Black School of Business Team Competes in CFA Research Challenge

A student investment team from Penn State Behrend offered a “buy” recommendation for Black Box Networking Services, a top provider of voice and data networks, at the 2015 Chartered Financial Analyst Institute Research Challenge in Pittsburgh.

The Penn State Behrend CFA Research Challenge teamThe team – Conor Chadwick, Andrew Dylewski and Josh McAleer, of Erie; Ryan Mitcheltree, of Moon Township; and Brad Prosper, of Aliquippa – proposed a one-year target price of $35.99 for Black Box. The company’s stock closed at $21.81 on Feb. 23, the date the team submitted its report.

CFA research teams are judged on their ability to value a stock and argue for a buy, hold or sell strategy. They consult with professional analysts while developing their financial reports.

A team from the University of Pittsburgh won the competition, advancing to a regional event in Atlanta. Teams from Carnegie Mellon and Robert Morris universities, Washington and Jefferson College and Penn State’s University Park campus also participated.

The CFA Institute started the global research challenge, which is considered the “investment Olympics” for university students, in 2006. More than 3,700 students from 58 countries participated in the 2014 competition.

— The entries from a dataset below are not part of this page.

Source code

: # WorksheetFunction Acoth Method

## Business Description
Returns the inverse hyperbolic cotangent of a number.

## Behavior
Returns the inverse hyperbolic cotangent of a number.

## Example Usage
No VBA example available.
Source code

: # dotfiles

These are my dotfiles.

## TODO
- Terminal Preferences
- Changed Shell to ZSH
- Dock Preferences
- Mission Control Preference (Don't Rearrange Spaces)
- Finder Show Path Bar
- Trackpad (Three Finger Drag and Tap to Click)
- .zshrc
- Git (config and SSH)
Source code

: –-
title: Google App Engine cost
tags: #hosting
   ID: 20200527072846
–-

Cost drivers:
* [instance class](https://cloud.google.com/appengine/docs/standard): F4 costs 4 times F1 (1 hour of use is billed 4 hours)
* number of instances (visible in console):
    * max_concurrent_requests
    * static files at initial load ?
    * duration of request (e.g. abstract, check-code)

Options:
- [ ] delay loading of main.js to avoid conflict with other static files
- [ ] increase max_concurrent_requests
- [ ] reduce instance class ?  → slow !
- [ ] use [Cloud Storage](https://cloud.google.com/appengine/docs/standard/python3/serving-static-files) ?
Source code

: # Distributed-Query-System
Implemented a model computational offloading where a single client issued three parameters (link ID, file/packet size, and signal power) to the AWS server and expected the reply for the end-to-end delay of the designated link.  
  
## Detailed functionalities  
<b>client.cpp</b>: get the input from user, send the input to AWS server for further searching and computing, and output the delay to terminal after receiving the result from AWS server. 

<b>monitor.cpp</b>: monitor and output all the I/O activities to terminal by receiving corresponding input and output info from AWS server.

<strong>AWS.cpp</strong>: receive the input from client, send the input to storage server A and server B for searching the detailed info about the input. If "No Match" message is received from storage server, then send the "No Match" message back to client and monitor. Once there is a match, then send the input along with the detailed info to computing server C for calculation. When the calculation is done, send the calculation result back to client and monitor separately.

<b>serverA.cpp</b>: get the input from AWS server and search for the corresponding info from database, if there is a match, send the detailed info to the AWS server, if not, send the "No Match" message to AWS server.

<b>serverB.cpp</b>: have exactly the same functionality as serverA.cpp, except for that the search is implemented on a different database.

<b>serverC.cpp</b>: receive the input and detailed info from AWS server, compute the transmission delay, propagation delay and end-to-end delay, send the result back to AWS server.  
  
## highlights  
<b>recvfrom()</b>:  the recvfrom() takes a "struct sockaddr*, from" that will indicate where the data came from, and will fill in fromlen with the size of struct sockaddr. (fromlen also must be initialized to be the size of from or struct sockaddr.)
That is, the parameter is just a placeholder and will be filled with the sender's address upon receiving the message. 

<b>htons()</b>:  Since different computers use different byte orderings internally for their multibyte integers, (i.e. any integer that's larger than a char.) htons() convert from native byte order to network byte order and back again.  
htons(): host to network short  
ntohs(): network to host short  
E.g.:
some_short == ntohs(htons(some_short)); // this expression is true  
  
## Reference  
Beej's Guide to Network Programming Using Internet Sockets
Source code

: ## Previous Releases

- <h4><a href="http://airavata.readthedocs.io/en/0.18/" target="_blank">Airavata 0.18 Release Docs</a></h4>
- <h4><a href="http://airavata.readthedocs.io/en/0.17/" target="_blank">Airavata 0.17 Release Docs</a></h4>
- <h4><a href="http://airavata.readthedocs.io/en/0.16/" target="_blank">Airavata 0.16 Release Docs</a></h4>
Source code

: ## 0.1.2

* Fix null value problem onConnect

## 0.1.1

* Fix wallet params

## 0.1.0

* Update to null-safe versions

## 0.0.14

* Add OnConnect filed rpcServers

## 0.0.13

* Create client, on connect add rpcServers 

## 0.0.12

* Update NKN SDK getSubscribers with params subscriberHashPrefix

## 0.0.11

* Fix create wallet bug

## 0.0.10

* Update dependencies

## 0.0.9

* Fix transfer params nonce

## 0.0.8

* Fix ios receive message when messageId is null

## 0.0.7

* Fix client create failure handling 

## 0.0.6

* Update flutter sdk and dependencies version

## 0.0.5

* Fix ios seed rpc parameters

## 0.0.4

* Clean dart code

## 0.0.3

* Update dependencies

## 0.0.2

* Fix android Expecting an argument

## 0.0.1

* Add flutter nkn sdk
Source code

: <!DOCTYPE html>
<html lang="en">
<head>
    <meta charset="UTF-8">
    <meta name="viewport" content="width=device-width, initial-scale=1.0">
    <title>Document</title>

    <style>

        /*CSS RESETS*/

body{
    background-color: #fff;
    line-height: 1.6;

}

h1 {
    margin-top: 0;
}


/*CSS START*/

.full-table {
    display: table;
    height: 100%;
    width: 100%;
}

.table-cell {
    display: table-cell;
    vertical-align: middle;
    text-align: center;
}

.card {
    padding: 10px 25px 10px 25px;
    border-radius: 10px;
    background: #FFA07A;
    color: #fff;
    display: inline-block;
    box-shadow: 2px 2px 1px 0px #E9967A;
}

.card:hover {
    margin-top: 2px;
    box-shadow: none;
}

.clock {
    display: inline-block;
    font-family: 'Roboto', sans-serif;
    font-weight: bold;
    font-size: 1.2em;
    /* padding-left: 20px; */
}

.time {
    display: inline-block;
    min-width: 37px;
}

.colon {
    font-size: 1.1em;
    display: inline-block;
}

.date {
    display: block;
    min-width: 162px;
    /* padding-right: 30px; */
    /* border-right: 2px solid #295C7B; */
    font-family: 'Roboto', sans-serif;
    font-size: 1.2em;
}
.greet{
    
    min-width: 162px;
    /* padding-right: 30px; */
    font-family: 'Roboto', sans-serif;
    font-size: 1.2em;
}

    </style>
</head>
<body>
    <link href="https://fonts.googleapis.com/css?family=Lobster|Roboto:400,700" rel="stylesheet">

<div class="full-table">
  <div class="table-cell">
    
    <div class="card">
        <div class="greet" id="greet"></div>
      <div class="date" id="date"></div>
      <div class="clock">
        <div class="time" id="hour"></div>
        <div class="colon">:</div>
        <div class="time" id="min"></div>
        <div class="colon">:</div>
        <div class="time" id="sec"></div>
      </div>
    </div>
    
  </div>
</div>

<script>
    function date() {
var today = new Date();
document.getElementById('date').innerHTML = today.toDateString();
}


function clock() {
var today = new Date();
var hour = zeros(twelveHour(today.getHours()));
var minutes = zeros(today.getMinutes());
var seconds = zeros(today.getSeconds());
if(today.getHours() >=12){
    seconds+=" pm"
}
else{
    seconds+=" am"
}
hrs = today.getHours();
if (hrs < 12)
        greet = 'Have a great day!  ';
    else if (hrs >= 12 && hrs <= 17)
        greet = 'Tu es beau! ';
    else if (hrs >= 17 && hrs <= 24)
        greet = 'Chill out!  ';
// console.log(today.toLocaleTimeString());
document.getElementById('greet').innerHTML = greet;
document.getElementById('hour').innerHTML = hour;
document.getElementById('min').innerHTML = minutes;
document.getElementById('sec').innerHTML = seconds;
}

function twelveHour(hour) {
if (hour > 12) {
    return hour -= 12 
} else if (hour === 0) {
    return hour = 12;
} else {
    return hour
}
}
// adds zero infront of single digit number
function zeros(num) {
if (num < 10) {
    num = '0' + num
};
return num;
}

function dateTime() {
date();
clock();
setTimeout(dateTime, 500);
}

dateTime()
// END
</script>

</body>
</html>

Preparing for the event is an example of “learning by doing,” a guiding theme of the Black School of Business at Penn State Behrend, said Greg Filbeck, the team’s adviser.

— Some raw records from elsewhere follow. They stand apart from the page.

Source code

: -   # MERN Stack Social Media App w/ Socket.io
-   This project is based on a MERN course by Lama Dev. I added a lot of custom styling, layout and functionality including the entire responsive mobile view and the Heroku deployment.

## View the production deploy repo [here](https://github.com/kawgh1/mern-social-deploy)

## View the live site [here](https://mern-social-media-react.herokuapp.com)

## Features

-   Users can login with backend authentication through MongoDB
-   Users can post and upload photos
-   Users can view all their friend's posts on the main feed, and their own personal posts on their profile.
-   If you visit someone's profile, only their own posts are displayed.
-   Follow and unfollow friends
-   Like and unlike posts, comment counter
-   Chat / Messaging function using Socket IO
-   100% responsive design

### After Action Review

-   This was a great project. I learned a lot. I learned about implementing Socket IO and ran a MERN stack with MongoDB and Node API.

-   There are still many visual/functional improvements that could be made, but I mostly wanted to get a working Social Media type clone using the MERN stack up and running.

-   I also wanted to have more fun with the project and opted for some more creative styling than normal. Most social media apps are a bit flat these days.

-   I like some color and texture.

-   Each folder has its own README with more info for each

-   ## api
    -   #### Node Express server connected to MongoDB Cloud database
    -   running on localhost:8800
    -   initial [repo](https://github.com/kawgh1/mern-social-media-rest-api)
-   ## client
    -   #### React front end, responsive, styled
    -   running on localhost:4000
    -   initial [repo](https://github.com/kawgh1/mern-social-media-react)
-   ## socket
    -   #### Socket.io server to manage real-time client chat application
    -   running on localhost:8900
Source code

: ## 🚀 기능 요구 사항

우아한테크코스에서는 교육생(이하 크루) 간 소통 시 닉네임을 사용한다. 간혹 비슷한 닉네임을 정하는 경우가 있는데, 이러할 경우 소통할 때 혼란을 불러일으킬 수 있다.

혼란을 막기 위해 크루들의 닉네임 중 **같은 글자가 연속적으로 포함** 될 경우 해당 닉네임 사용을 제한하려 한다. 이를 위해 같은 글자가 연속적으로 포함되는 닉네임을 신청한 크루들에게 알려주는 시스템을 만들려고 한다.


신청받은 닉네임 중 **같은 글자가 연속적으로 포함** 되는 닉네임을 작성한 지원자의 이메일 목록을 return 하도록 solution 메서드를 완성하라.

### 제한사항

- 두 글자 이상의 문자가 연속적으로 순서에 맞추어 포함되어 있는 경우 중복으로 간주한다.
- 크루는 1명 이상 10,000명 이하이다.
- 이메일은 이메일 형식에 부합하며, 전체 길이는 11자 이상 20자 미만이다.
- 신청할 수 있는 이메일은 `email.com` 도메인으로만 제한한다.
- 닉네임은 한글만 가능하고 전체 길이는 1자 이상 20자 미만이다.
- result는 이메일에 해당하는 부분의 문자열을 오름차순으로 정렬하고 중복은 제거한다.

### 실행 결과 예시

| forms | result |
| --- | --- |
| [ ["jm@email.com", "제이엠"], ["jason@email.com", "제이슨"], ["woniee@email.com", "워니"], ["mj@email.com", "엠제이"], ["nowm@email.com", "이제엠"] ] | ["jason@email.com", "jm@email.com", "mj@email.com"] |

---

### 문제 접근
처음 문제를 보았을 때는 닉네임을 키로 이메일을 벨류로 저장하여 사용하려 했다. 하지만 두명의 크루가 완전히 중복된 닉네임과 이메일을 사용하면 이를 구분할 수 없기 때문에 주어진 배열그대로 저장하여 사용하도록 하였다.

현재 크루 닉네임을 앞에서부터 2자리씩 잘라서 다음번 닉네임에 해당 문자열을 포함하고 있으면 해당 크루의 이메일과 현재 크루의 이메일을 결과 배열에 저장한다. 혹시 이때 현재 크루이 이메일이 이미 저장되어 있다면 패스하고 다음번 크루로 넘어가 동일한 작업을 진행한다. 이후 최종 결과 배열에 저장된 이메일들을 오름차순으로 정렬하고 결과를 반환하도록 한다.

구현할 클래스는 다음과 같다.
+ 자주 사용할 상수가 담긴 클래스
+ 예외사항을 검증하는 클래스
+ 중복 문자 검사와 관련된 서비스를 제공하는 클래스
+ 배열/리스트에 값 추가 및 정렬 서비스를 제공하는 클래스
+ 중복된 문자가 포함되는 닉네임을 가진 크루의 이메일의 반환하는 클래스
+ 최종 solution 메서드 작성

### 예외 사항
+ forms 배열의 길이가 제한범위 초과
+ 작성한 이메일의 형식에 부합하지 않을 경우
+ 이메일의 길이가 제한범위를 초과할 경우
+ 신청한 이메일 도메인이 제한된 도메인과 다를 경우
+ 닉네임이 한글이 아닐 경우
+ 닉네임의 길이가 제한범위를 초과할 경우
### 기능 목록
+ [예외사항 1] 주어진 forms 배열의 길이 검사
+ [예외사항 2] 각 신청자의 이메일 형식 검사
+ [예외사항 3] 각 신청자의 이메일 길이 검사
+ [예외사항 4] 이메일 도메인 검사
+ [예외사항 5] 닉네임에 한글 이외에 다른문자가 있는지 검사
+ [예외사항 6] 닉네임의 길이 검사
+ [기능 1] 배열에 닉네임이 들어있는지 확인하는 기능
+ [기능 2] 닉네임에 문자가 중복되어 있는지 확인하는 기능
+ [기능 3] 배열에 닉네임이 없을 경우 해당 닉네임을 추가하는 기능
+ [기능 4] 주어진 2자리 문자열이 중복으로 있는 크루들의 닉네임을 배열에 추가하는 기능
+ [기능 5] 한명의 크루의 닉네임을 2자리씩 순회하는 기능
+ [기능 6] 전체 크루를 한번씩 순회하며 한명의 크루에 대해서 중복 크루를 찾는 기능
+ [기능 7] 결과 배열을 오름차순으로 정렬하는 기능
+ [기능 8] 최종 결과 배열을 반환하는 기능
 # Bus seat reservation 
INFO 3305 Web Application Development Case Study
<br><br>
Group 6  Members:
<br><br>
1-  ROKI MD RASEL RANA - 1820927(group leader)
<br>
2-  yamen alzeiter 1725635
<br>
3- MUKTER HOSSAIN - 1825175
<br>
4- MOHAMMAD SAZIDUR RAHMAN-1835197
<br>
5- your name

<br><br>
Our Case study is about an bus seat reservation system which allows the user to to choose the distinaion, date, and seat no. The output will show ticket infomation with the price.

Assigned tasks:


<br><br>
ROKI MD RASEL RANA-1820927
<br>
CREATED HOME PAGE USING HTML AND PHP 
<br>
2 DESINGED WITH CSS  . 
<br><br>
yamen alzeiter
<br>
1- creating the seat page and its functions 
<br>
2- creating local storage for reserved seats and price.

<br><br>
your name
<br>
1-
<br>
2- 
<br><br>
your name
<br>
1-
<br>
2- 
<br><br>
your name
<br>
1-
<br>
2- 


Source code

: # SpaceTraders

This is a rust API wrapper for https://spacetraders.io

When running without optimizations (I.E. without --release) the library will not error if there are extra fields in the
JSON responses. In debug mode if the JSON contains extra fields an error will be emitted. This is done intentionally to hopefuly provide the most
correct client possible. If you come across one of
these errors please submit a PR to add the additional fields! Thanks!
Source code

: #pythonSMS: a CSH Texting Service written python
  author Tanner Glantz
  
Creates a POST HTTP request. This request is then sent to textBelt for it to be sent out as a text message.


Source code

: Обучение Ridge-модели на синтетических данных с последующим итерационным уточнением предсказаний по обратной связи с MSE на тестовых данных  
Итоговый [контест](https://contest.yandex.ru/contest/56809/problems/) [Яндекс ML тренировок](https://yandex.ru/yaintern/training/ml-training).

“Team members conduct research, develop an equity valuation report and present their findings in a framework equivalent to an equity analyst,” said Filbeck, professor of finance and the Samuel P. Black chair in finance and risk management. “In the process, they develop a portfolio showcase that enhances their marketability and access to job opportunities with top security analyst and investment banking firms.”

Team members spent approximately 150 hours preparing for the competition, sometimes studying until 1 a.m.

“We spent a lot of hours on this,” Mitcheltree said. “It really brought everything we learned in our classes into one report.”

The students received no course credit for the effort. The experience will give them an advantage, however, as they interview for jobs in finance.

“You have to be willing to go beyond what’s expected of you in class,” Chadwick said. “This shows that we’re willing to work with other group members to go after a common goal.”